Species of the subgenus Trisellescens show considerable variation in the following characters: areola width (linear to narrow to wide open); rostral carina (absent or present or variable in populations); marginal tubercles of the mesial palm of the chelae (appressed, subserrate or serrate); curvature of the central projection (curved along entire length or curved only near the tip); cervical spines (absent or weakly developed to strongly developed). Orconectes taylori has the following combination of these characters: wide open areola; rostral carina; appressed marginal tubercles; central projection curving along entire length, crescent-shaped; and well developed cervical spines.
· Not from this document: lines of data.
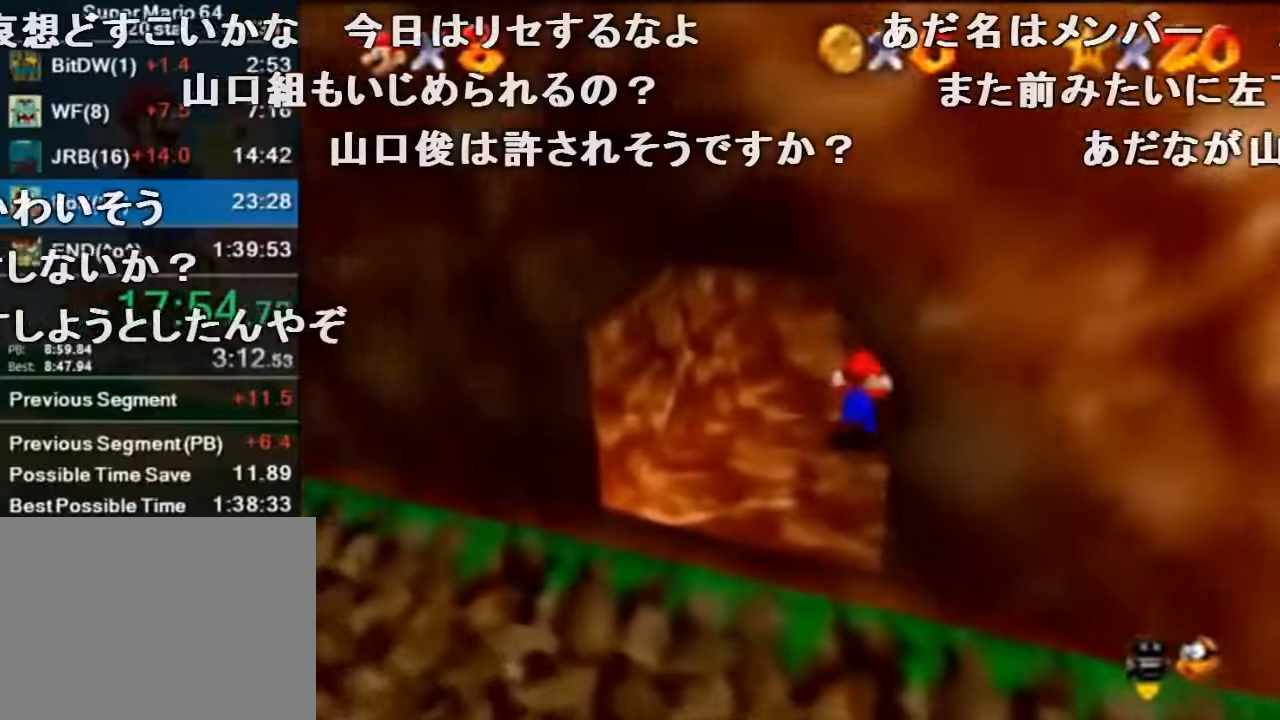
{"buttons": [], "left_stick": "center", "events": [[33, "Z", "up"]]}
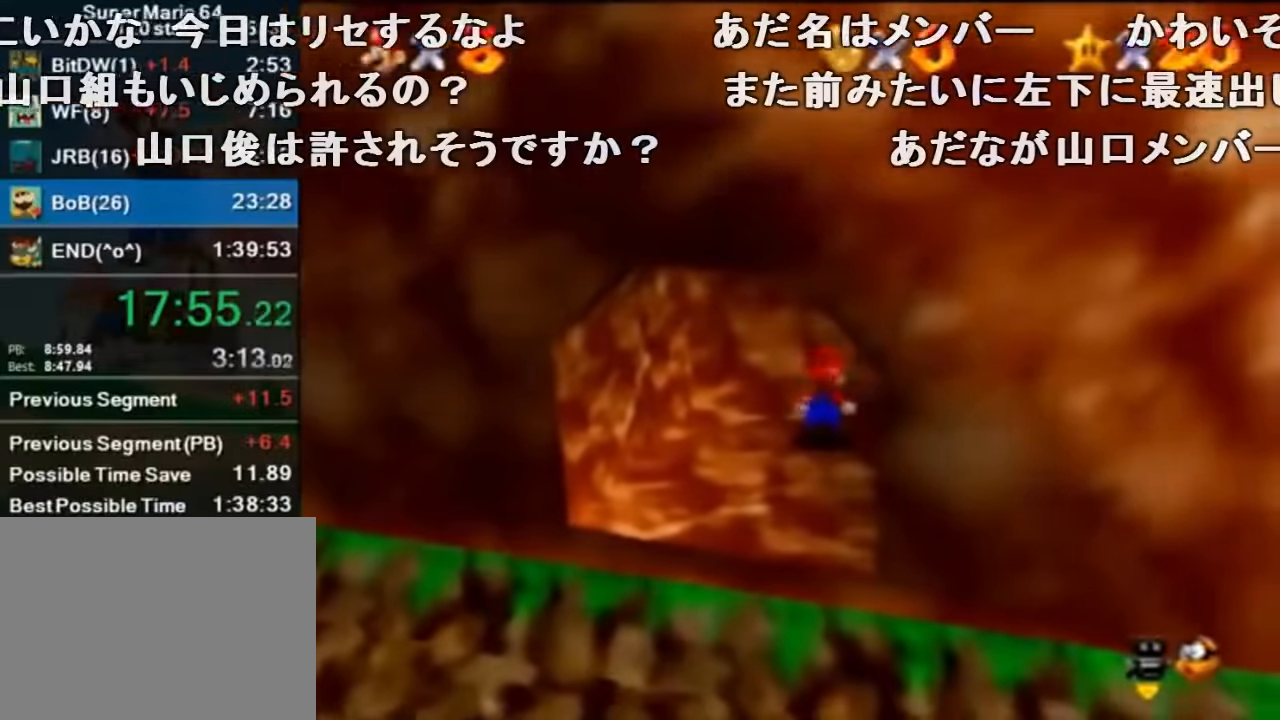
{"buttons": [], "left_stick": "center", "events": []}
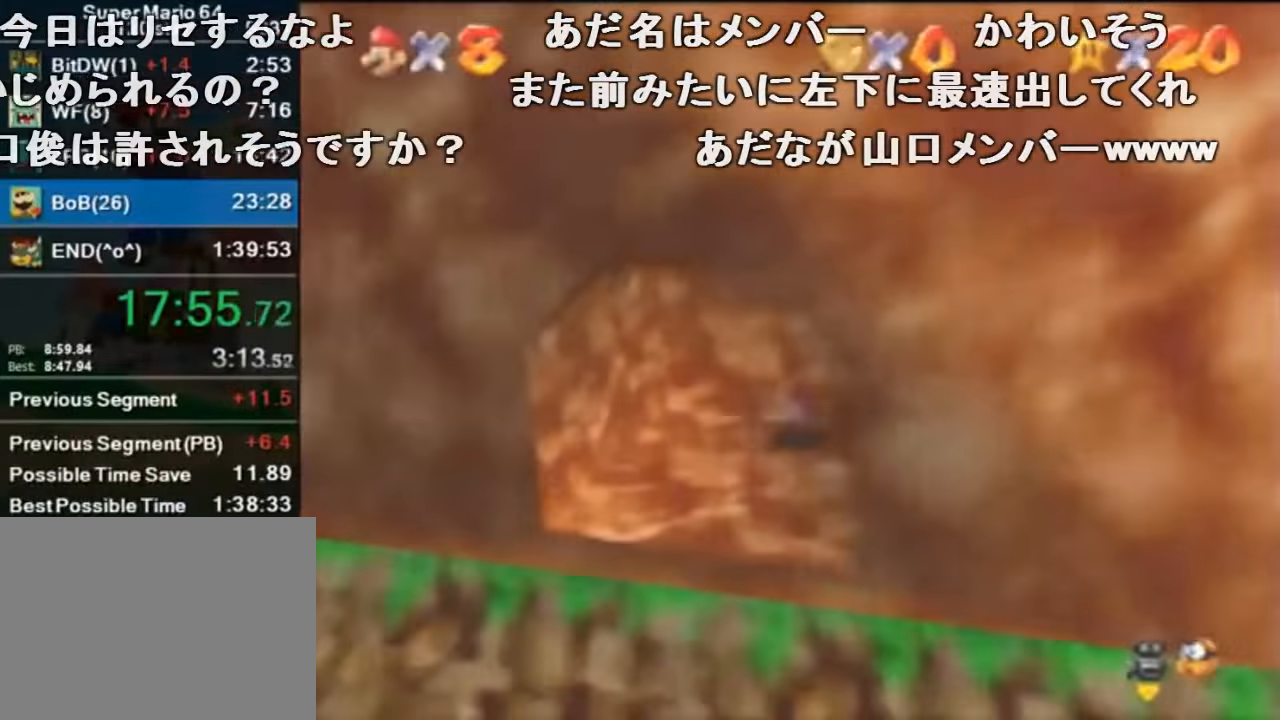
{"buttons": [], "left_stick": "center", "events": []}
The combination of these characters suggests that O. taylori has its greatest affinities with O. etnieri Bouchard & Bouchard, 1976 in that both species have a carina on the rostrum, an open areola, a central projection curved along entire length and well developed cervical spines. [The carina of O. etnieri was not described by Bouchard & Bouchard (1976) nor figured in Hobbs (1989), but examination of the holotype indicates that it is present and weakly to moderately developed.] The two species differ on the length of the central projection (much shorter and more broadly rounded in O. taylori) and in the tubercles on the margin of the palm of the chelae (appressed in O. taylori and subserrate in O. etnieri). Bouchard & Bouchard (1976) indicated that O. etnieri had its closest affinities with O. validus. Orconectes taylori differs from O. validus (Faxon, 1914) in a number of ways. The areola of O. validus is moderately wide to obliterated in some populations and the cervical spines are greatly reduced or absent. The main distinction between the two species is the length and curvature of the central projection of the gonopod. In O. validus it is much longer, and more slender, while in O. taylori it is more stout and broadly rounded, crescent-shaped and wide at the base. In addition, the distributions of the three species are disjunct. Orconectes taylori is restricted to the North Fork Obion River; O. etnieri is found in western tributaries of the Tennessee R. and in the Forked Deer, Hatchie and Loosahatchie drainage systems (Bouchard & Bouchard 1976, Hobbs 1989); O. validus is the most widespread of the three, and is found in the Tennessee and Black Warrior river systems in northern Alabama and southern Tennessee (Hobbs 1989).
I am grateful to R. R. Cicerello, M. R. Thomas, and M. C. Compton for assistance in the field. I am also grateful to K. Reed for providing access to the crustacean collections at the National Museum of Natural History, Smithsonian Institution. I also wish to thank anonymous reviewers for improving the manuscript.